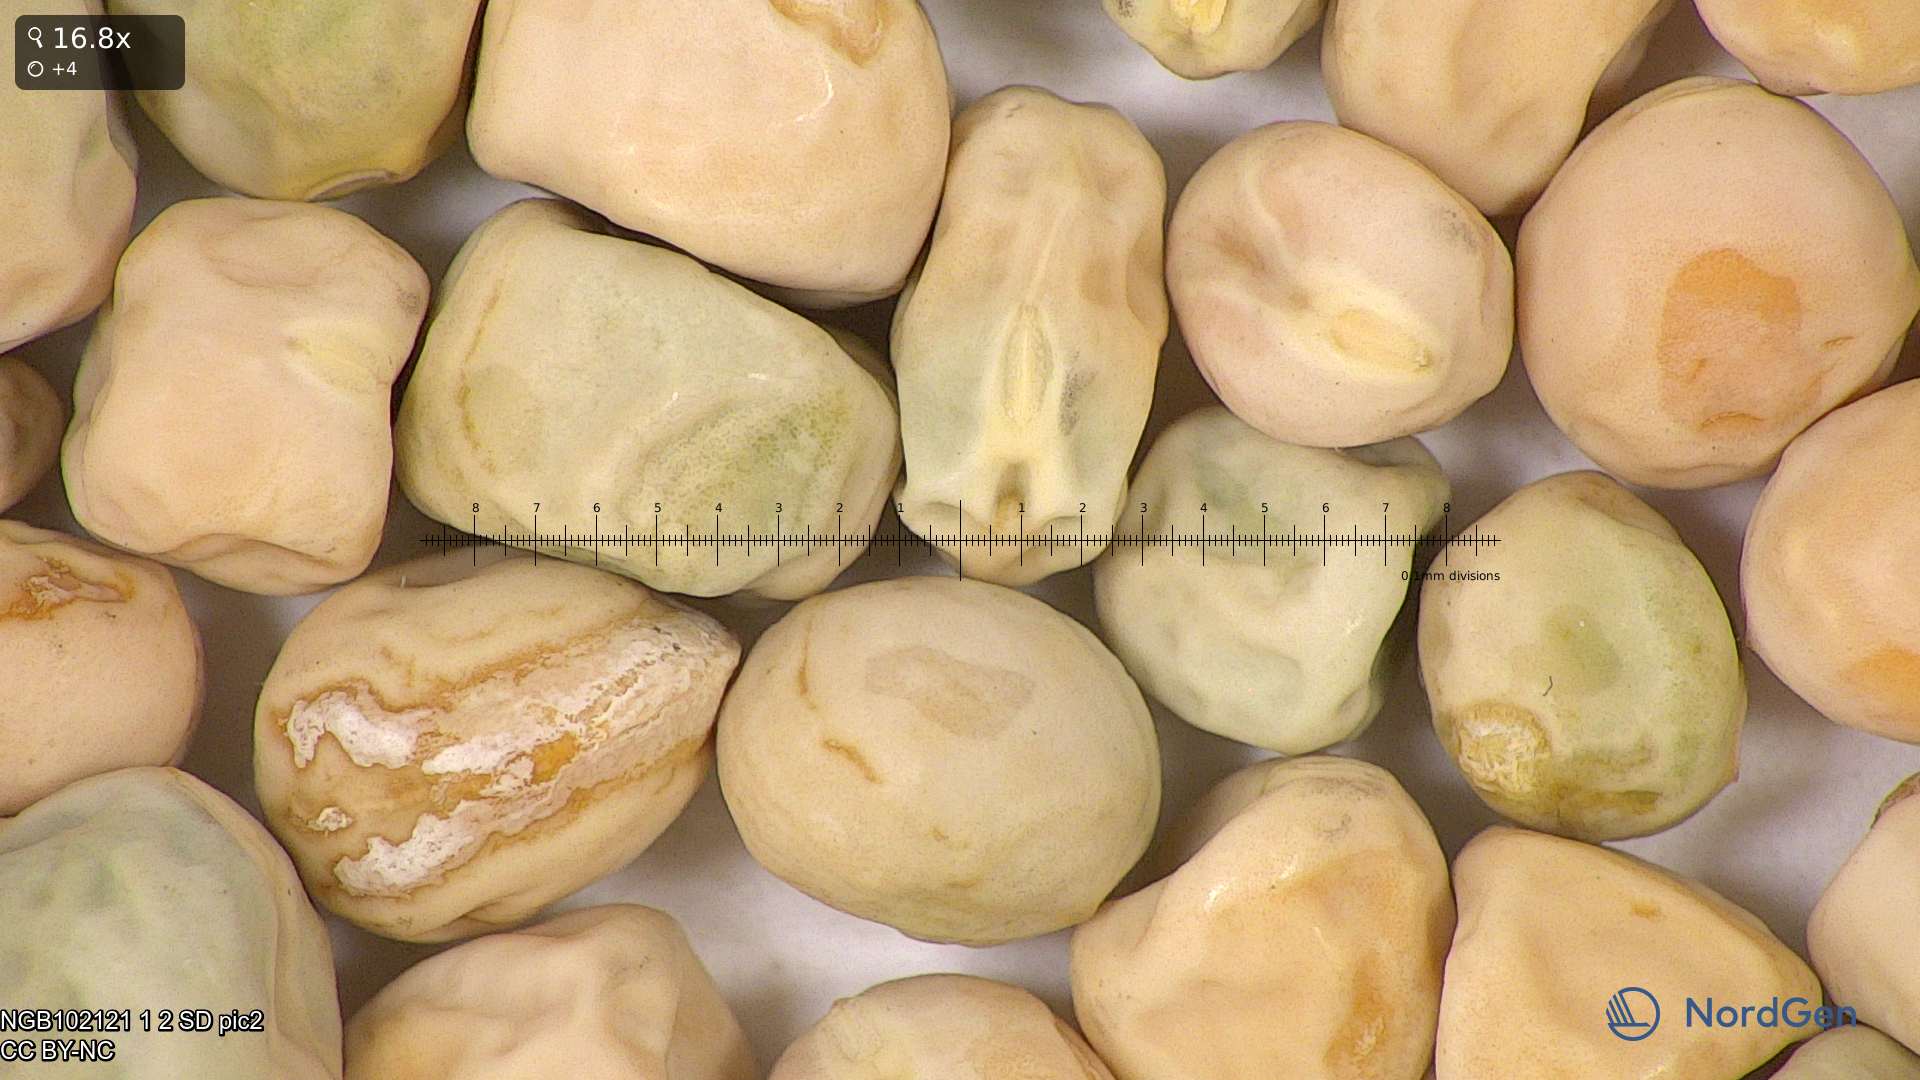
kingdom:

--

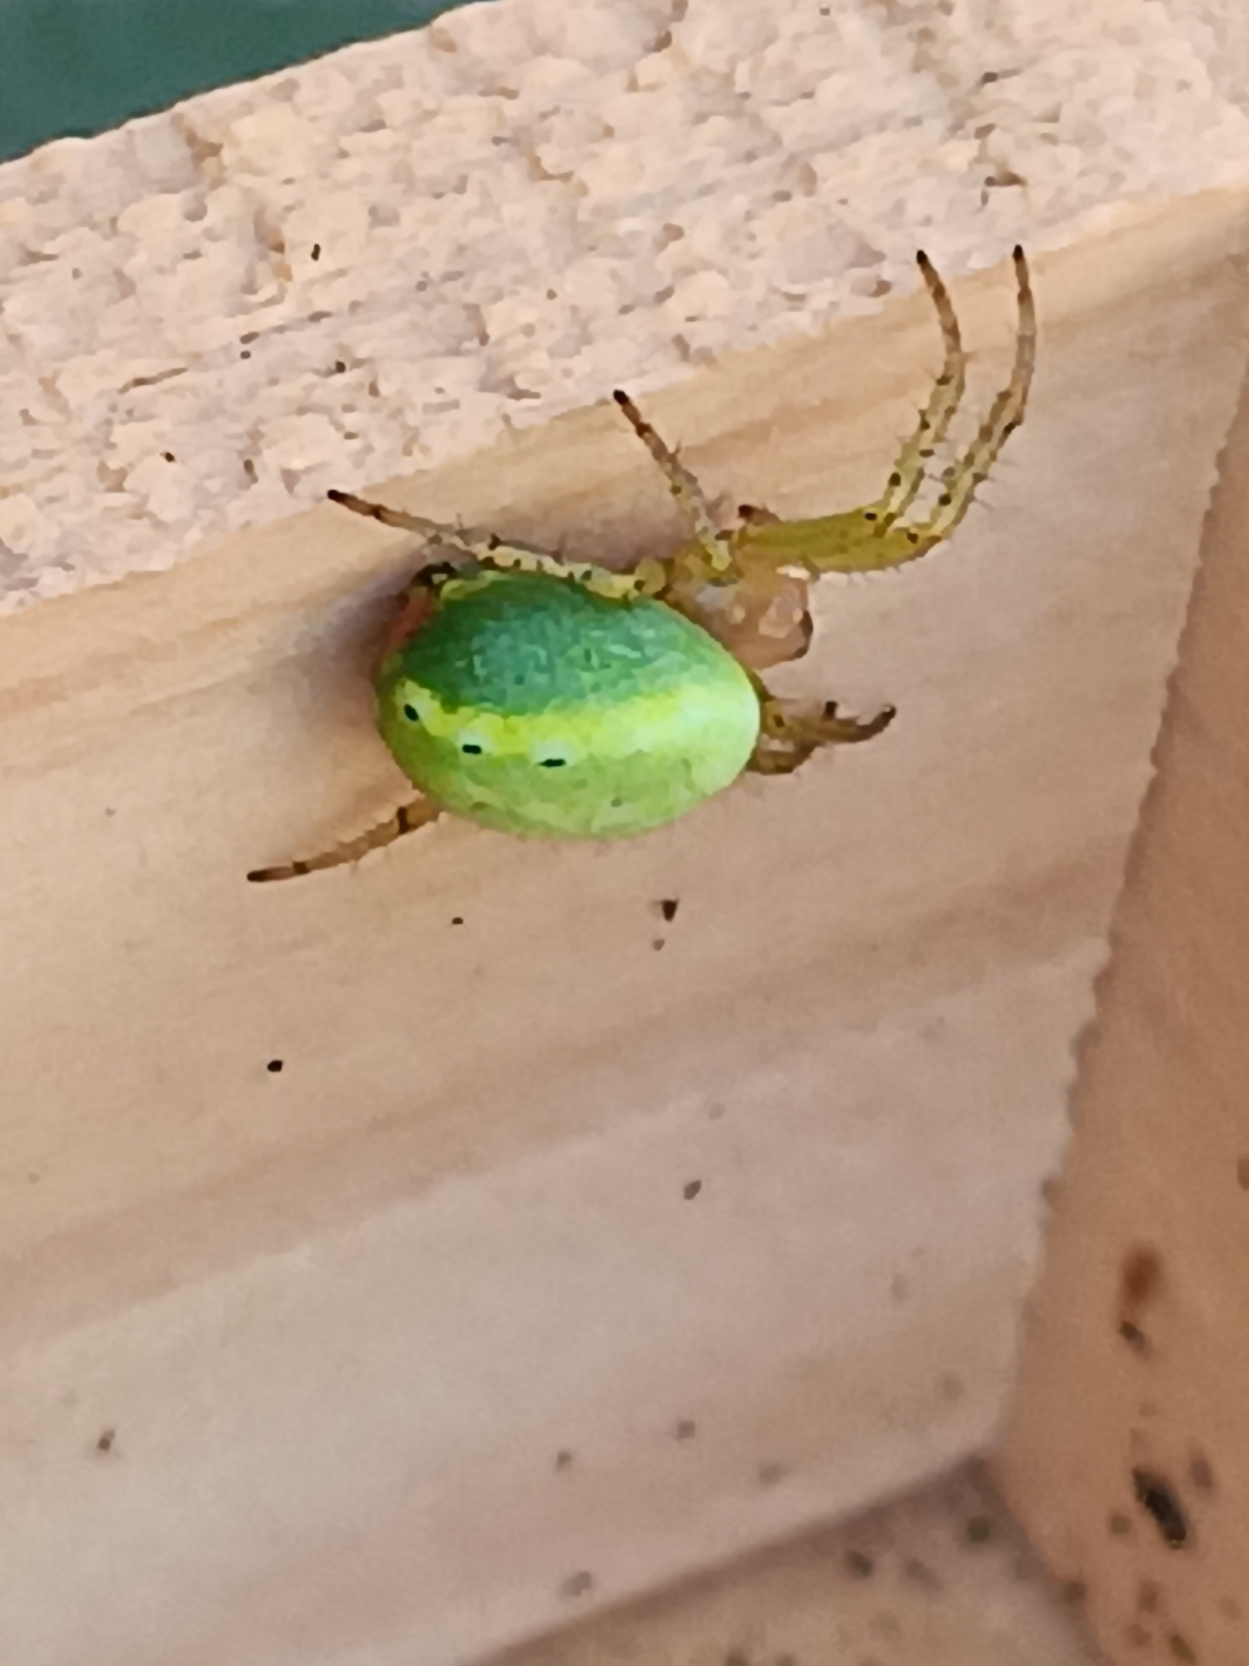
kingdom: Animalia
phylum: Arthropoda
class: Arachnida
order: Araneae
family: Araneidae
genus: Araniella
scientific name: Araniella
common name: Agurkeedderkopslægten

--

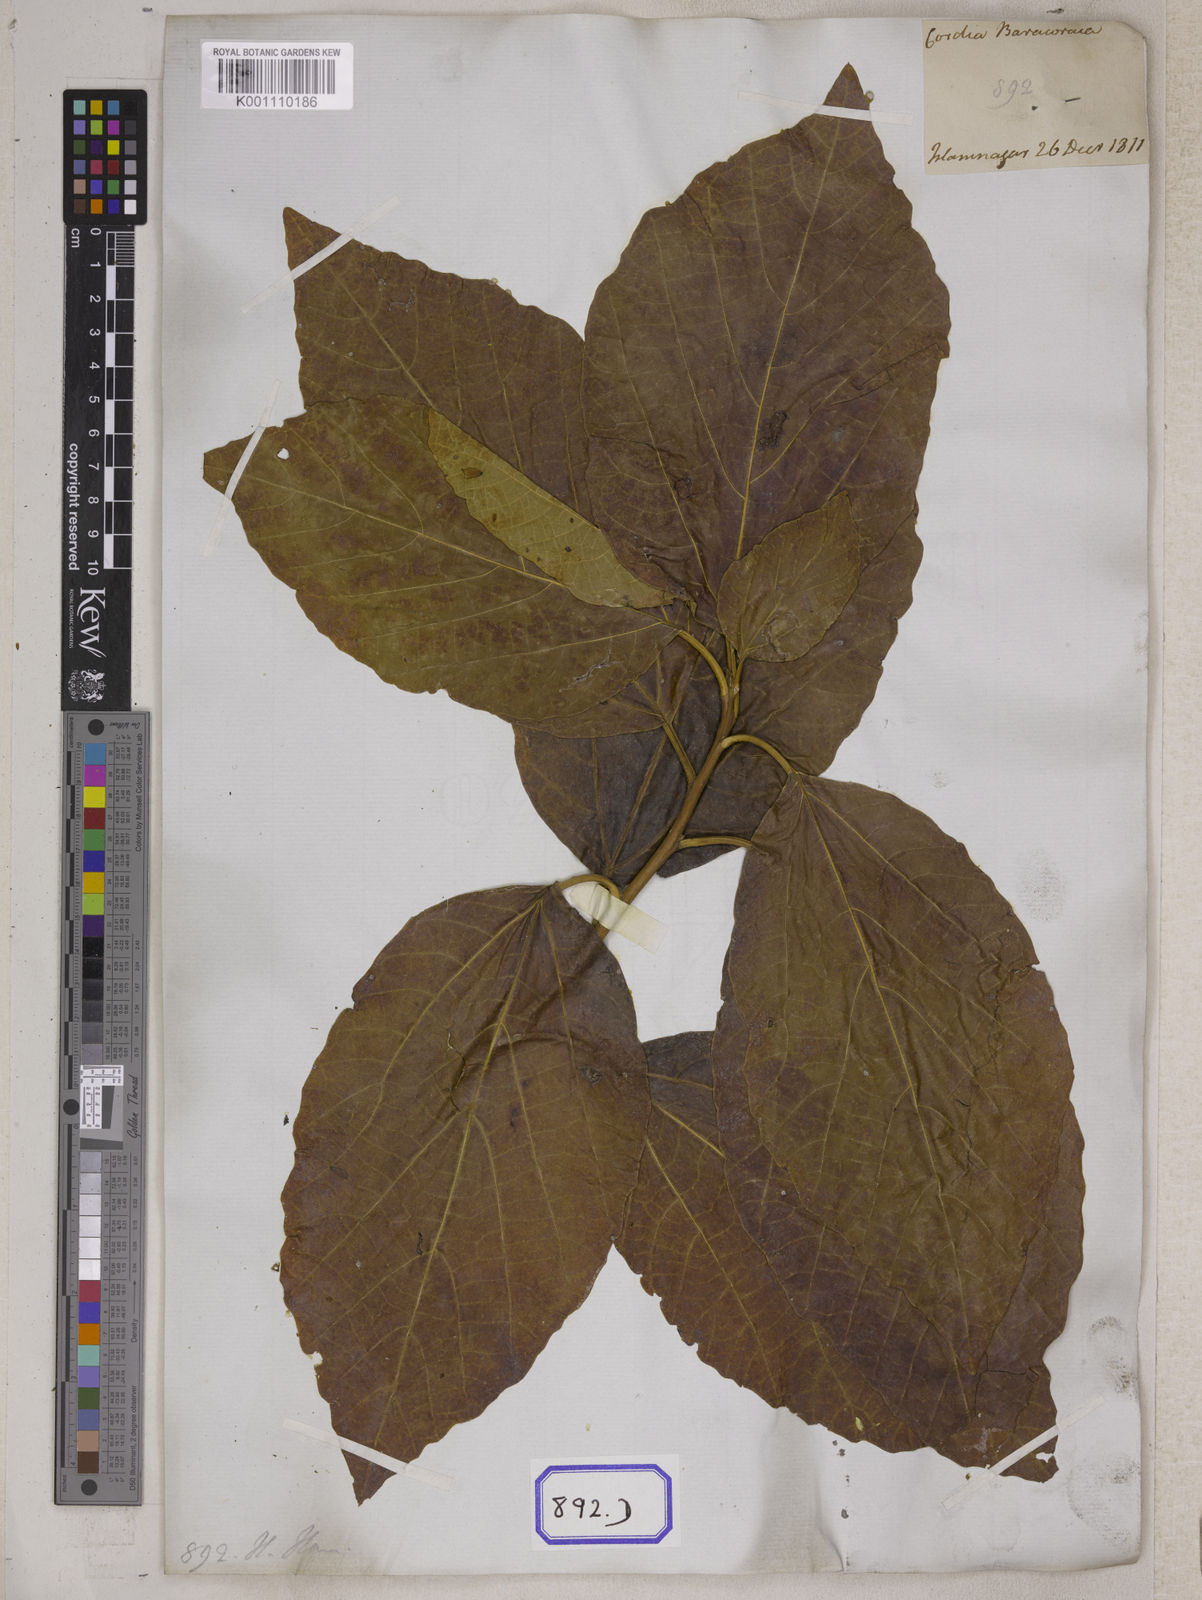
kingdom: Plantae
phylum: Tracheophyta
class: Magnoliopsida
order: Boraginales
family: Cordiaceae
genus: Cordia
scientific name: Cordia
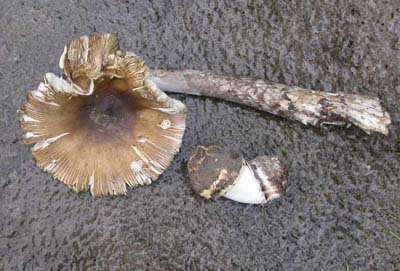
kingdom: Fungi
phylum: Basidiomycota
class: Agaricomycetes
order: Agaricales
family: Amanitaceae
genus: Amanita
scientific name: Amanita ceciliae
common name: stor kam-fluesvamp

### WHAT IS REQUIRED
Set down, word for word, the lines of the material above that run from the one holding "family: Cordiaceae" through the one holding "common name: stor kam-fluesvamp", inclusive. Leave the pictures out.

### ANSWER IN FULL
family: Cordiaceae
genus: Cordia
scientific name: Cordia
kingdom: Fungi
phylum: Basidiomycota
class: Agaricomycetes
order: Agaricales
family: Amanitaceae
genus: Amanita
scientific name: Amanita ceciliae
common name: stor kam-fluesvamp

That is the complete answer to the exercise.